International surveys show that one of the strengths of the UK’s funding model – which relies predominantly on general taxation, with around 10 per cent of the population taking out private insurance, and limited co-payments – is that people are not deterred from seeking access to care because of concerns about the costs. One of the weaknesses of this model is that funding goes through cycles of feast and famine, and is shaped by the state of the economy and the decisions of government on how much should be spent on the NHS. Seven years of austerity have reignited debate about alternative ways of paying for health care, but is the grass really greener on the other side?

The short answer is no. Compulsory social insurance has the advantage of demonstrating a closer link between what people pay and what they receive, but resources are raised through payroll taxes paid by employees and employers – and this is a much narrower tax base than that used for general taxation. These taxes add to employers’ costs and it is argued that this puts them at a competitive disadvantage in a global market. The narrower tax base also means that tax revenues are used to supplement the funds raised from social insurance.

The disadvantages of private insurance as the main way of funding health care include the costs incurred in marketing insurance and handling claims, and the inequities that arise when insurance premiums are based on people’s pre-existing medical conditions. These well-known market failures have led almost all high-income countries to rely on public funding raised through social insurance or taxation as the principal funding source. Pooling risks and sharing the costs of care are seen as important values in these countries, not least because the treatment of serious medical conditions may entail catastrophic costs that could cause personal bankruptcy, as is often the case in the United States.

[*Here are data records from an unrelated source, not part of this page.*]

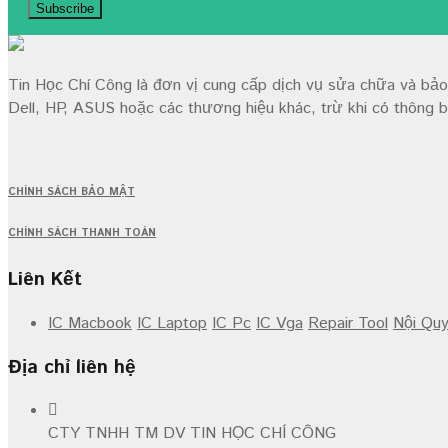
Tin Học Chí Công là đơn vị cung cấp dịch vụ sửa chữa và bảo 
Dell, HP, ASUS hoặc các thương hiệu khác, trừ khi có thông b
CHÍNH SÁCH BẢO MẬT
CHÍNH SÁCH THANH TOÁN
Liên Kết
IC Macbook
IC Laptop
IC Pc
IC Vga
Repair Tool
Nội Qu
Địa chỉ liên hệ
CTY TNHH TM DV TIN HỌC CHÍ CÔNG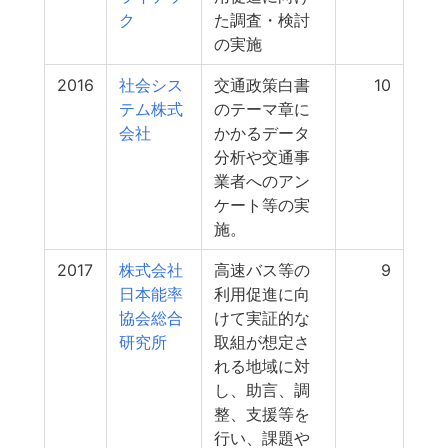
ク
た調査・検討
の実施
2016
社会シス
交通政策白書
10
テム株式
のテーマ章に
会社
かかるデータ
分析や交通事
業者へのアン
ケート等の実
施。
2017
株式会社
高速バス等の
9
日本能率
利用促進に向
協会総合
けて実証的な
研究所
取組が想定さ
れる地域に対
し、助言、調
整、支援等を
行い、課題や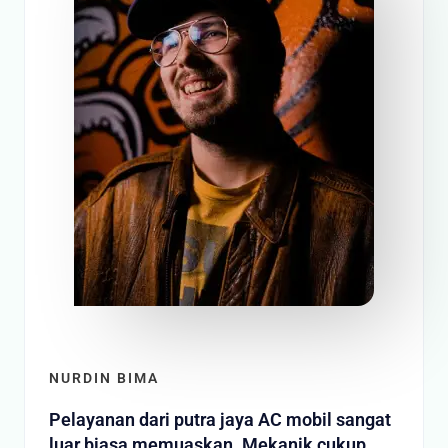
NURDIN BIMA
Pelayanan dari putra jaya AC mobil sangat
luar biasa memuaskan. Mekanik cukup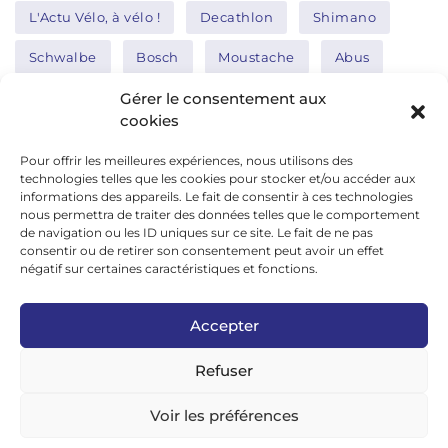
L'Actu Vélo, à vélo !
Decathlon
Shimano
Schwalbe
Bosch
Moustache
Abus
Tern
Thule
Nakamura
Gérer le consentement aux
cookies
Pour offrir les meilleures expériences, nous utilisons des
Réseaux sociaux
technologies telles que les cookies pour stocker et/ou accéder aux
informations des appareils. Le fait de consentir à ces technologies
nous permettra de traiter des données telles que le comportement
de navigation ou les ID uniques sur ce site. Le fait de ne pas
google news
consentir ou de retirer son consentement peut avoir un effet
facebook
négatif sur certaines caractéristiques et fonctions.
twitter
Accepter
linkedin
Refuser
youtube
instagram
Voir les préférences
tiktok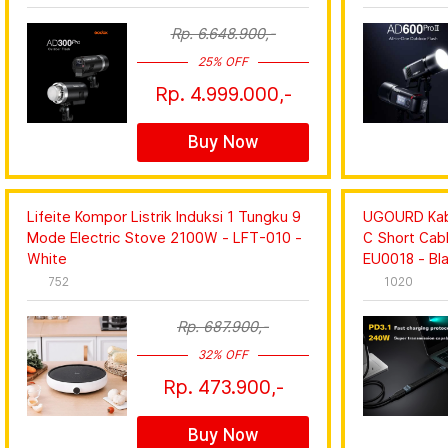
Rp. 6.648.900,-
25% OFF
Rp. 4.999.000,-
Buy Now
Lifeite Kompor Listrik Induksi 1 Tungku 9
UGOURD Kab
Mode Electric Stove 2100W - LFT-010 -
C Short Cab
White
EU0018 - Bl
752
1020
Rp. 687.900,-
32% OFF
Rp. 473.900,-
Buy Now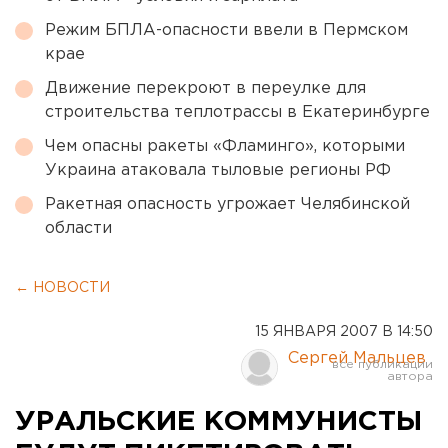
Режим БПЛА-опасности ввели в Пермском
крае
Движение перекроют в переулке для
строительства теплотрассы в Екатеринбурге
Чем опасны ракеты «Фламинго», которыми
Украина атаковала тыловые регионы РФ
Ракетная опасность угрожает Челябинской
области
← НОВОСТИ
15 ЯНВАРЯ 2007 В 14:50
Сергей Мальцев
УРАЛЬСКИЕ КОММУНИСТЫ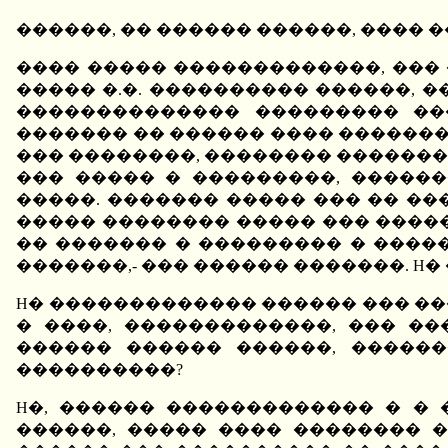
������, �� ������ ������, ����
���� ����� �������������, ��� 
����� �.�. ���������� ������, 
�������������� ��������� ��
������� �� ������ ���� �������
��� ��������, �������� �������
��� ����� � ���������, �����
�����. ������� ����� ��� �� ��
����� �������� ����� ��� ����
�� ������� � ��������� � ����
�������,- ��� ������ �������. H
H� ������������� ������ ��� ��
� ����, �������������, ��� �
������ ������ ������, �����
����������?
H�, ������ ������������� � �
������, ����� ���� �������� 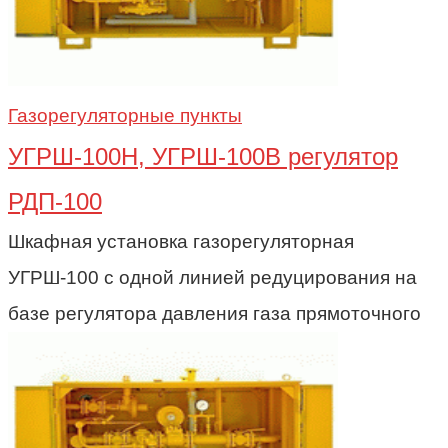
Газорегуляторные пункты
УГРШ-100Н, УГРШ-100В регулятор
РДП-100
Шкафная установка газорегуляторная
УГРШ-100 с одной линией редуцирования на
базе регулятора давления газа прямоточного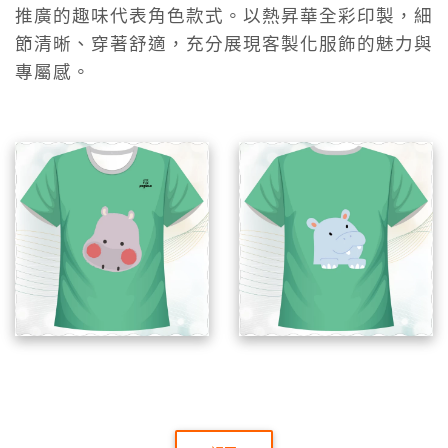
推廣的趣味代表角色款式。以熱昇華全彩印製，細
節清晰、穿著舒適，充分展現客製化服飾的魅力與
專屬感。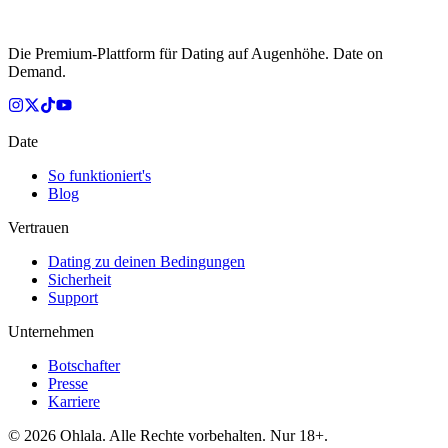
Die Premium-Plattform für Dating auf Augenhöhe. Date on
Demand.
Date
So funktioniert's
Blog
Vertrauen
Dating zu deinen Bedingungen
Sicherheit
Support
Unternehmen
Botschafter
Presse
Karriere
© 2026 Ohlala. Alle Rechte vorbehalten. Nur 18+.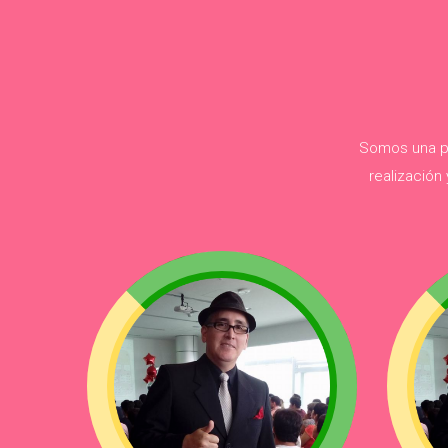
Somos una pr
realización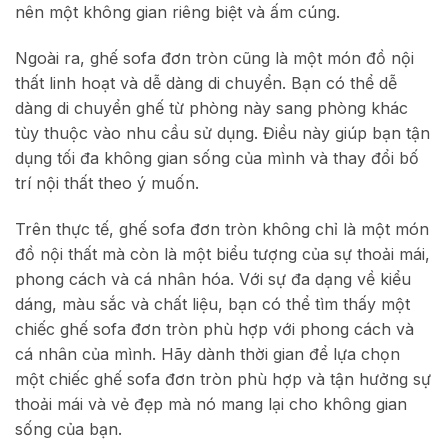
nên một không gian riêng biệt và ấm cúng.
Ngoài ra, ghế sofa đơn tròn cũng là một món đồ nội
thất linh hoạt và dễ dàng di chuyển. Bạn có thể dễ
dàng di chuyển ghế từ phòng này sang phòng khác
tùy thuộc vào nhu cầu sử dụng. Điều này giúp bạn tận
dụng tối đa không gian sống của mình và thay đổi bố
trí nội thất theo ý muốn.
Trên thực tế, ghế sofa đơn tròn không chỉ là một món
đồ nội thất mà còn là một biểu tượng của sự thoải mái,
phong cách và cá nhân hóa. Với sự đa dạng về kiểu
dáng, màu sắc và chất liệu, bạn có thể tìm thấy một
chiếc ghế sofa đơn tròn phù hợp với phong cách và
cá nhân của mình. Hãy dành thời gian để lựa chọn
một chiếc ghế sofa đơn tròn phù hợp và tận hưởng sự
thoải mái và vẻ đẹp mà nó mang lại cho không gian
sống của bạn.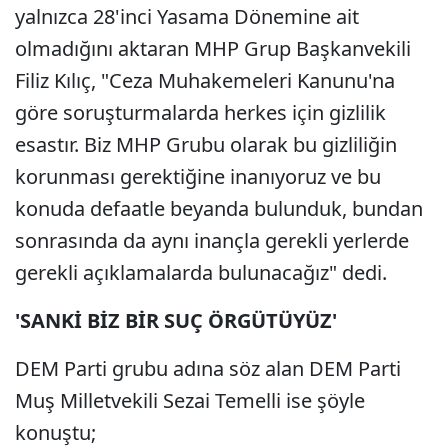
yalnızca 28'inci Yasama Dönemine ait
olmadığını aktaran MHP Grup Başkanvekili
Filiz Kılıç, "Ceza Muhakemeleri Kanunu'na
göre soruşturmalarda herkes için gizlilik
esastır. Biz MHP Grubu olarak bu gizliliğin
korunması gerektiğine inanıyoruz ve bu
konuda defaatle beyanda bulunduk, bundan
sonrasında da aynı inançla gerekli yerlerde
gerekli açıklamalarda bulunacağız" dedi.
'SANKİ BİZ BİR SUÇ ÖRGÜTÜYÜZ'
DEM Parti grubu adına söz alan DEM Parti
Muş Milletvekili Sezai Temelli ise şöyle
konuştu;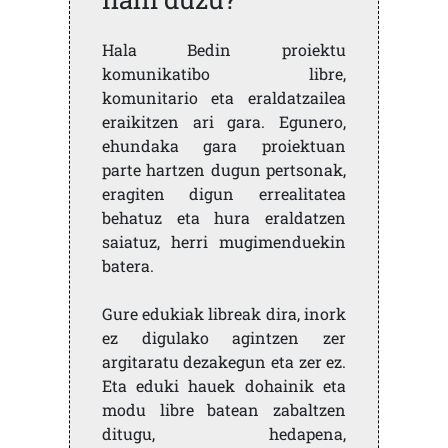
Hala Bedin proiektu
komunikatibo libre,
komunitario eta eraldatzailea
eraikitzen ari gara. Egunero,
ehundaka gara proiektuan
parte hartzen dugun pertsonak,
eragiten digun errealitatea
behatuz eta hura eraldatzen
saiatuz, herri mugimenduekin
batera.
Gure edukiak libreak dira, inork
ez digulako agintzen zer
argitaratu dezakegun eta zer ez.
Eta eduki hauek dohainik eta
modu libre batean zabaltzen
ditugu, hedapena,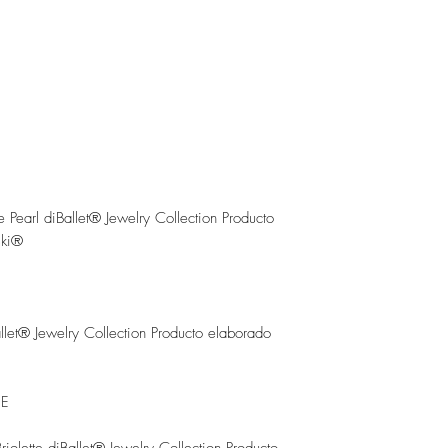
 Pearl diBallet® Jewelry Collection Producto
ski®
let® Jewelry Collection Producto elaborado
 E
olette diBallet® Jewelry Collection Producto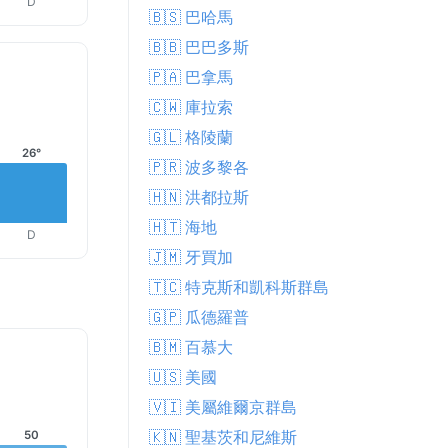
D
🇧🇸 巴哈馬
🇧🇧 巴巴多斯
🇵🇦 巴拿馬
🇨🇼 庫拉索
🇬🇱 格陵蘭
26°
🇵🇷 波多黎各
🇭🇳 洪都拉斯
🇭🇹 海地
D
🇯🇲 牙買加
🇹🇨 特克斯和凱科斯群島
🇬🇵 瓜德羅普
🇧🇲 百慕大
🇺🇸 美國
🇻🇮 美屬維爾京群島
🇰🇳 聖基茨和尼維斯
50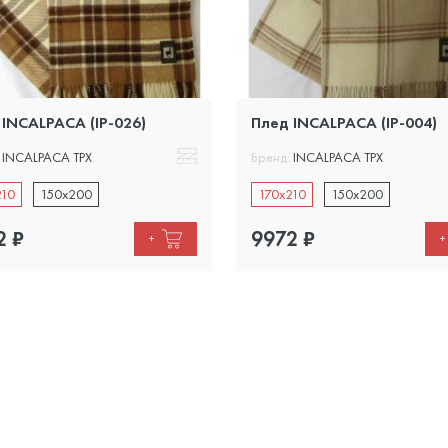
 INCALPACA (IP-026)
Плед INCALPACA (IP-004)
INCALPACA TPX
Бренд:
INCALPACA TPX
210
150x200
170x210
150x200
2
₽
9972
₽
+
+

All funding permutations have strengths and weaknesses and no health care system performs systematically better in delivering cost-effective care. In countries committed to values like equity, the main choice is between taxation and social insurance as the main way of raising resources. The enormous costs and complexity of shifting from one to the other explains why this route has never been taken in western Europe. Despite its faults, taxation has served the UK well since 1948 – notwithstanding the pressures that services are under.

The focus should now be on improving how the current funding system works, rather than changing it fundamentally. A good start would be to revisit the work of the Barker Commission and its proposals for a new health and social care settlement, paid for by changes in how public spending is used along with increases in taxes and National Insurance Contributions.